S., journaliste indépendante, évoque le rôle des industriels qui utilisent des moyens de pression pour retarder le plus possible les législations. Quant à un chercheur de l’Inserm que nous avons interviewé, il dénonce le fait que la Commission européenne cherche des excuses en prétextant des problèmes scientifiques : pour lui, la communauté scientifique est d’accord sur la définition et attend une définition aussi simple que celle adoptée par l’OMS pour les substances cancérigènes. En effet, il existe un consensus entre tous les scientifiques indépendants depuis 2002 et ce consensus a même été réaffirmé lors d’une réunion à Berlin les 12 et 13 avril derniers. Cependant, pour des raisons politiques et économiques, ce chercheur pense que la Commission souhaite garder les choses floues. Enfin, une division au sein même de la Commission retarde la possibilité de trouver un accord : le département Sanco (Santé/Consommation) est, d’après S., en faveur d’une absence de réglementation tandis que le département Environnement essaye à tout prix de réguler les perturbateurs endocriniens.

 

Quelles en sont les conséquences et pourquoi est-ce si important pour certains de trouver une définition ?

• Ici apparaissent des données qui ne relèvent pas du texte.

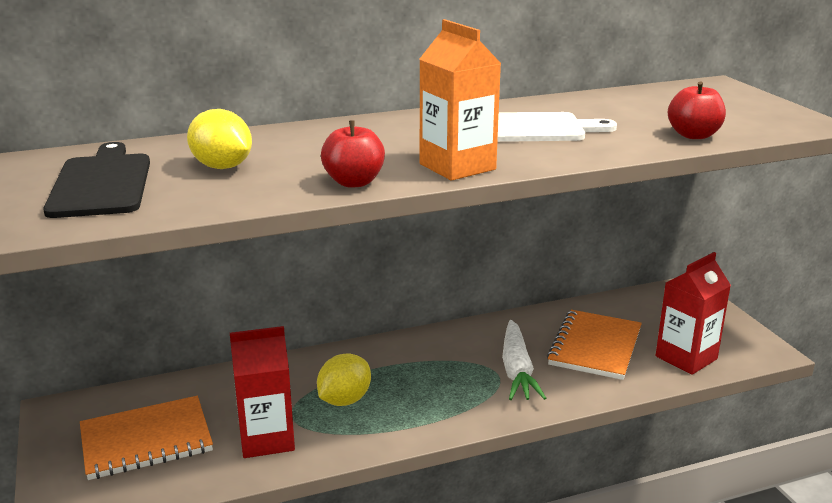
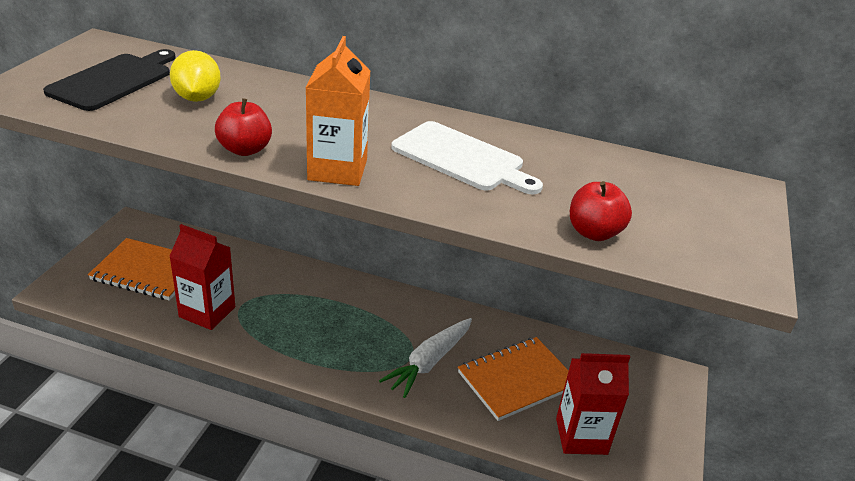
camera: 35 degrees right, 10 degrees up
yellow lemon [317,354,371,406] -> none

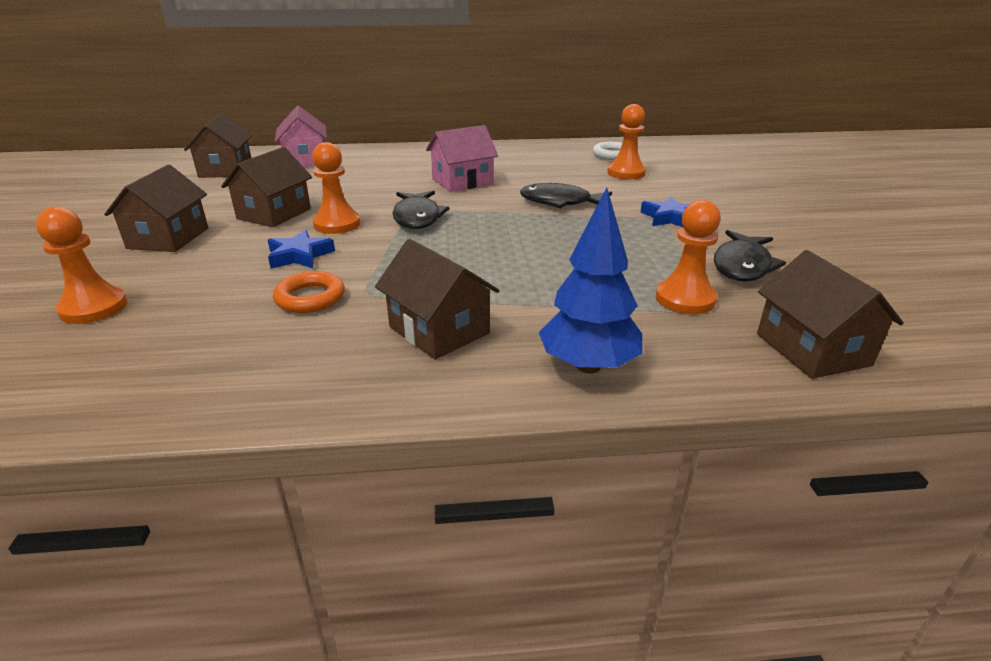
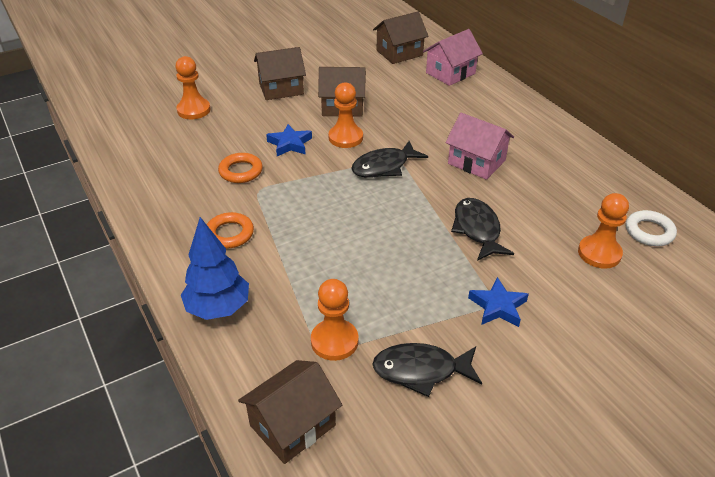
camera: 65 degrees right, 10 degrees up
brown house [375,239,500,359] -> orange ring [207,212,254,248]

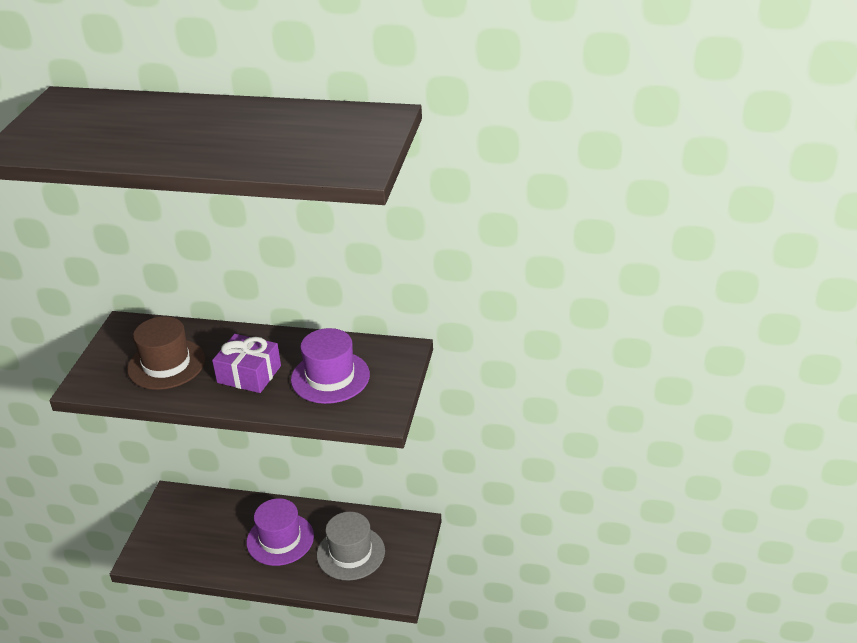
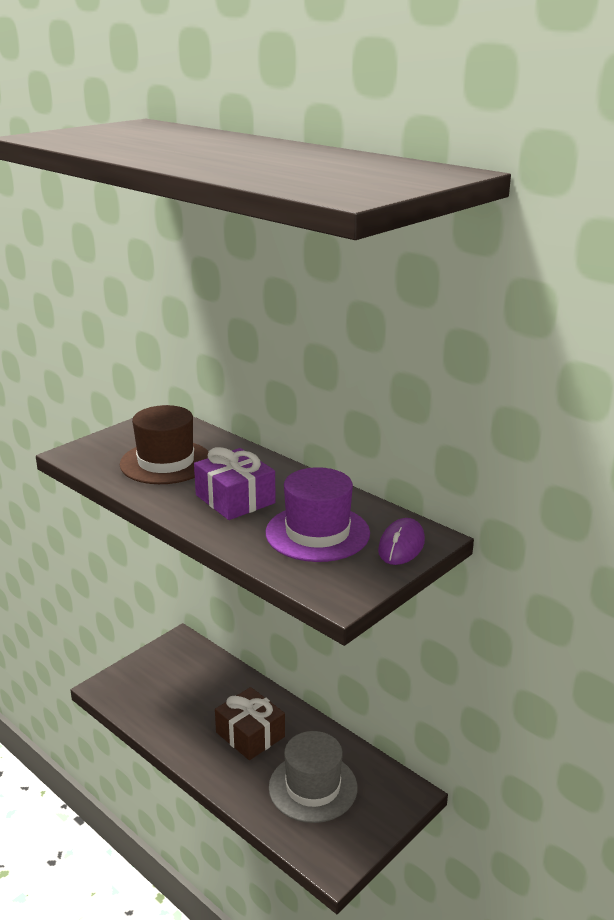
camera: 30 degrees right, 10 degrees down
purple hat [246,498,314,566] -> brown gift [215,687,285,760]
none -> purple mouse [378,518,425,565]

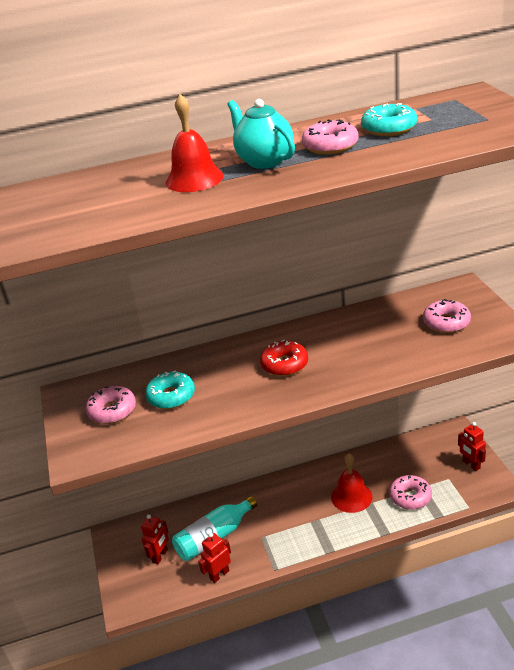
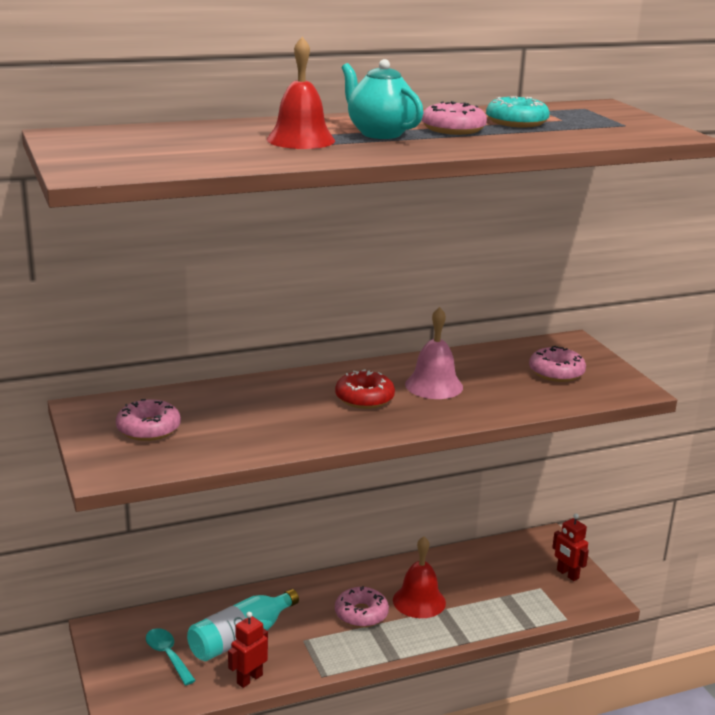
camera: 10 degrees left, 10 degrees down
red robot [141,514,169,564] -> turquoise spoon [146,628,196,685]
turquoise donut [145,370,195,409] -> none
pink donut [389,475,432,510] -> pink donut moved to [335,586,389,628]
none -> pink bell [405,307,463,399]

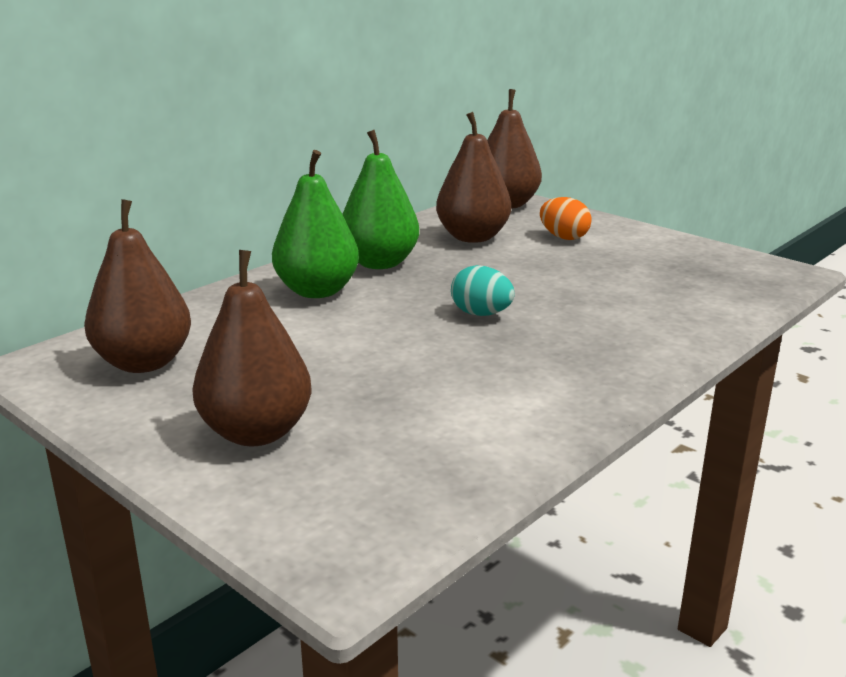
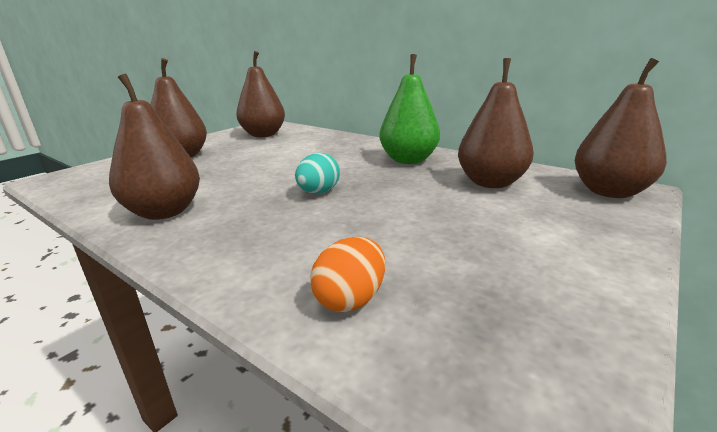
camera: 85 degrees right, 0 degrees up
green pear [272,150,359,298] -> none
orange egg [540,197,592,240] -> orange egg moved to [310,237,385,312]
none -> brown pear [109,74,200,220]

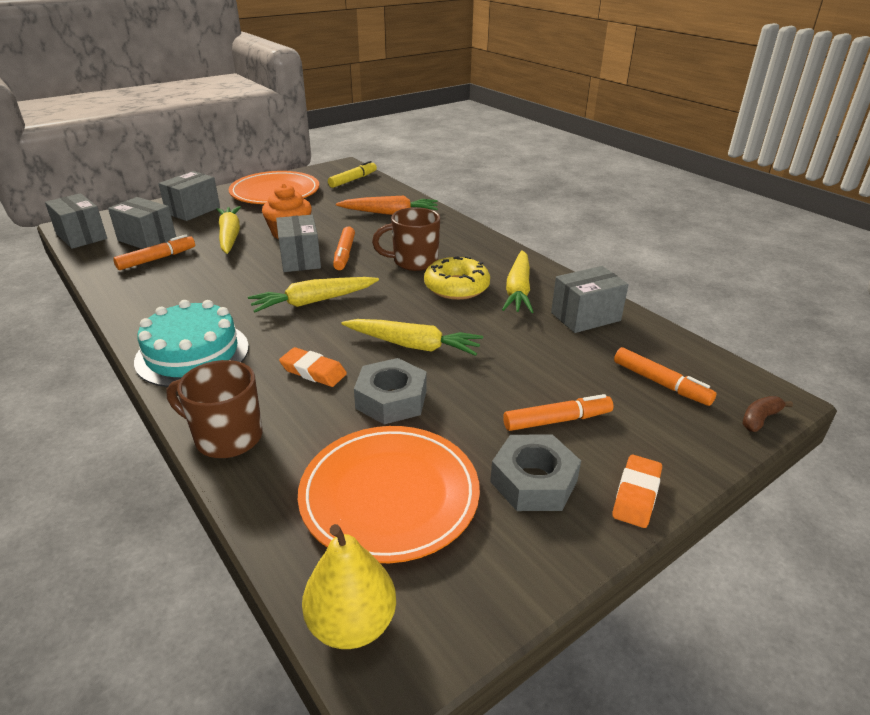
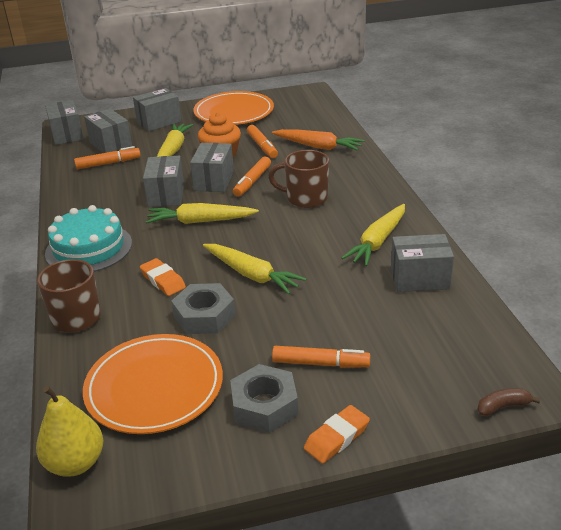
camera: 25 degrees right, 0 degrees up
yellow marker [328,161,377,188] -> none
yellow donut [424,256,490,300] -> none
orange marker [614,347,716,406] -> orange marker moved to [247,125,278,158]
none -> grey box [143,156,184,207]

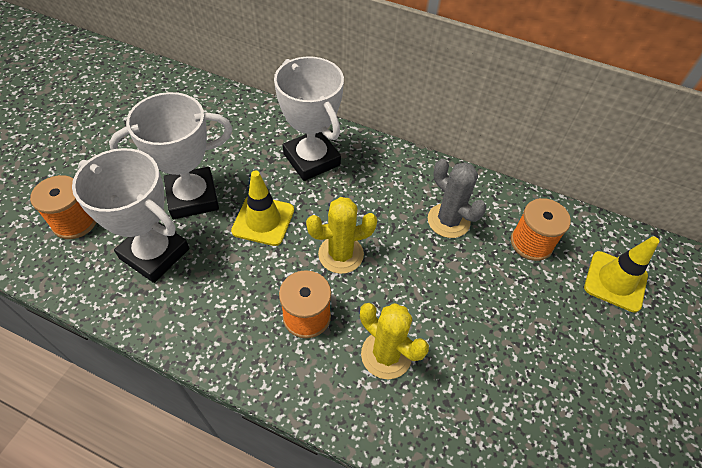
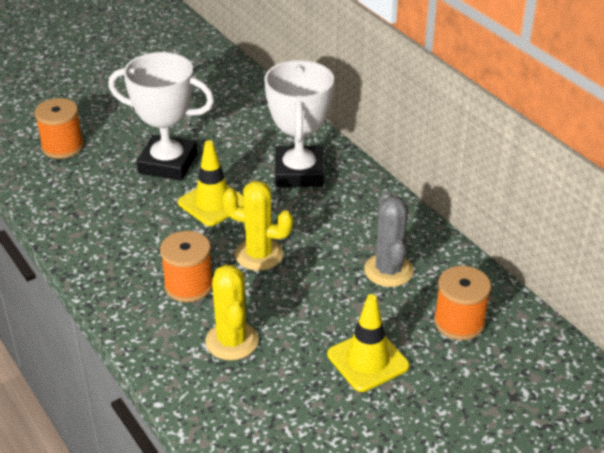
camera: 35 degrees right, 15 degrees down
white trophy [72,148,190,283] -> none
yellow traffic cone [584,236,659,313] -> yellow traffic cone moved to [327,294,409,392]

Pour L., c’est véritablement problématique car sans définition, aucune réglementation et donc aucune régulation ne sont possibles. D’après B., tout le travail des comités d’expertise pour établir une liste précise des perturbateurs endocriniens s’en trouve d’autant plus compliqué. Par ailleurs, comme le démontre le Journal of Clinical Endocrinology & Metabolism, repousser une définition représente un coût économique d’au moins 100 à 200 milliards d’euros chaque année dans l’Union Européenne. Ce coût correspond à toutes les pathologies dont il existe un lien avéré avec les perturbateurs endocriniens. Pour finir, le coût n’est pas seulement économique, il est aussi « humain » comme le rappelle Génération Cobayes, dont nous avons pu rencontrer un représentant.